Headlines, Human Rights, Latin America & the Caribbean

RIGHTS-CHILE: Police Negligence in Serial Killings of Poor Teens

Gustavo González

SANTIAGO, Oct 13 2001 (IPS) - The Chilean government apologised Friday to the parents of seven teenage girls who were raped and killed by a serial killer, a tragic case in which the investigations tripped up over police prejudice towards the victims, all of whom came from poor families.

The case of the man dubbed “the psychopath” of Alto Hospicio, a mining town located 1,800 kms north of Santiago, triggered a loud wave of criticism of the police, who failed to diligently investigate the cases after the victims, who ranged in age from 14 to 17, began to go missing in November 1999.

Julio Pérez Silva, 38, abducted, raped and killed the seven teens, and remained clear of suspicion until he was captured last week, thanks to the description given by a 13-year-old girl who escaped after he kidnapped and assaulted her.

The seven victims were high school students in Alto Hospicio. They were all from families of modest means, which according to their parents was the reason the police failed to carry out thorough investigations after they began to go missing two years ago.

The case that came to light this week is the biggest serial murder case involving minors in Chilean history.

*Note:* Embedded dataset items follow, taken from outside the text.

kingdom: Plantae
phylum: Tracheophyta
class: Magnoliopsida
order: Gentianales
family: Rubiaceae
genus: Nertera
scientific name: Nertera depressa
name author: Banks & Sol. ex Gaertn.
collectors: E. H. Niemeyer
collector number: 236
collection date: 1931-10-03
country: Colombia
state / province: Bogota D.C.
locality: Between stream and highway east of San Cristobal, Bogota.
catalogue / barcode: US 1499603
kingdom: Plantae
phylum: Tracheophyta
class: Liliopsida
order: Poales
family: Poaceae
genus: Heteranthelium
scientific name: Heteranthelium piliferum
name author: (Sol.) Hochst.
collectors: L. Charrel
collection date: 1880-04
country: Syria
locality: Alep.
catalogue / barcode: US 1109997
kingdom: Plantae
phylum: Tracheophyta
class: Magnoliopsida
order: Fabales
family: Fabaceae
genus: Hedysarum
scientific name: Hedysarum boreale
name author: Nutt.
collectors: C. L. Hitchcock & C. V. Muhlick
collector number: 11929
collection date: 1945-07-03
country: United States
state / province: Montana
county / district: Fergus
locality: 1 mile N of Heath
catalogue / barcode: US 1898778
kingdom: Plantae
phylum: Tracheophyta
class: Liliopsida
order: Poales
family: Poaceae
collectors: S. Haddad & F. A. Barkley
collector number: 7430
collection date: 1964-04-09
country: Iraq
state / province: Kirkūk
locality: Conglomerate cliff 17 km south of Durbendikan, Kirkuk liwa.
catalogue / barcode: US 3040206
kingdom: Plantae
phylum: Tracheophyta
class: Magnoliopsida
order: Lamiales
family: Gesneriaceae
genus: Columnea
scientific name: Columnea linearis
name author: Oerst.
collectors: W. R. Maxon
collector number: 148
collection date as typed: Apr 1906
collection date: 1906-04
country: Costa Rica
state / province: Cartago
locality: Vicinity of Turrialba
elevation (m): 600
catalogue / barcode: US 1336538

The victims’ parents announced that they would file a lawsuit against the state and the police for social discrimination.

The Investigative Police assumed that the girls had run away from home to escape difficult family situations or child abuse. In the nearly two years that have passed since the first victim went missing, a variety of hypotheses were mentioned, all of which turned out to be false.

At one point it was reported unofficially that some of the girls had been recruited by pimps, and that there was evidence they were working as prostitutes in cities in central or southern Chile.

Pérez Silva, who used a car to abduct his victims, buried the seven bodies at an abandoned mine site, where they were found this week and identified by their parents.

A report sent to the Family Commission of the lower house of Congress, the Chamber of Deputies, in which the Investigative Police insisted that the girls had left their homes of their own accord, was made public Friday.

Pérez Silva himself led the police to the bodies after confessing to the murders, when he was taken into custody last weekend.

As time dragged on, the parents of the missing girls had repeatedly asked the courts to designate a special prosecuting judge to investigate the cases. But their requests were turned down on the basis of the police reports.

Early this month, President Ricardo Lagos visited the city of Iquique, near Alto Hospicio, where he received a tongue-lashing from the victims’ families.

A week later, the case of “the psychopath of Alto Hospicio” exposed police negligence that was allegedly the result of social discrimination based on the victims’ low socioeconomic standing.

“If the girls had been the daughters of a politician like some parliamentary deputy or someone in uniform, things would have been different. [The police and judicial system] would have gone to greater lengths” to investigate the cases, said an indignant Gladys Castro, the grandmother of one of the victims.

The minister of the General Secretariat of the Government, Claudio Huepe, offered an apology Friday for the police attempts to discredit the victims and their families.

Castro, meanwhile, recalled that Senator Sergio Bitar of the centre-left governing coalition had suggested that one of the girls had run away from home after she became pregnant and lost her baby.

“I remember that the Carabineros police treated us very badly,” said the grandmother. “They said we were loose-living, promiscuous families. They went to the extreme of searching our homes, and actually measured the distance between the beds of the father and the daughter.”

Local residents of Alto Hospicio held daily street demonstrations this week demanding the death sentence for Pérez Silva.

Capital punishment was abolished in Chile this year and replaced by “effective life imprisonment,” which ensures that prisoners who have received the maximum sentence will not become eligible for parole on good behaviour after serving 20 years in prison.

Although President Lagos said the case of the seven murdered teenage girls was “very sad” for the country as a whole, he defended the abolition of the death sentence.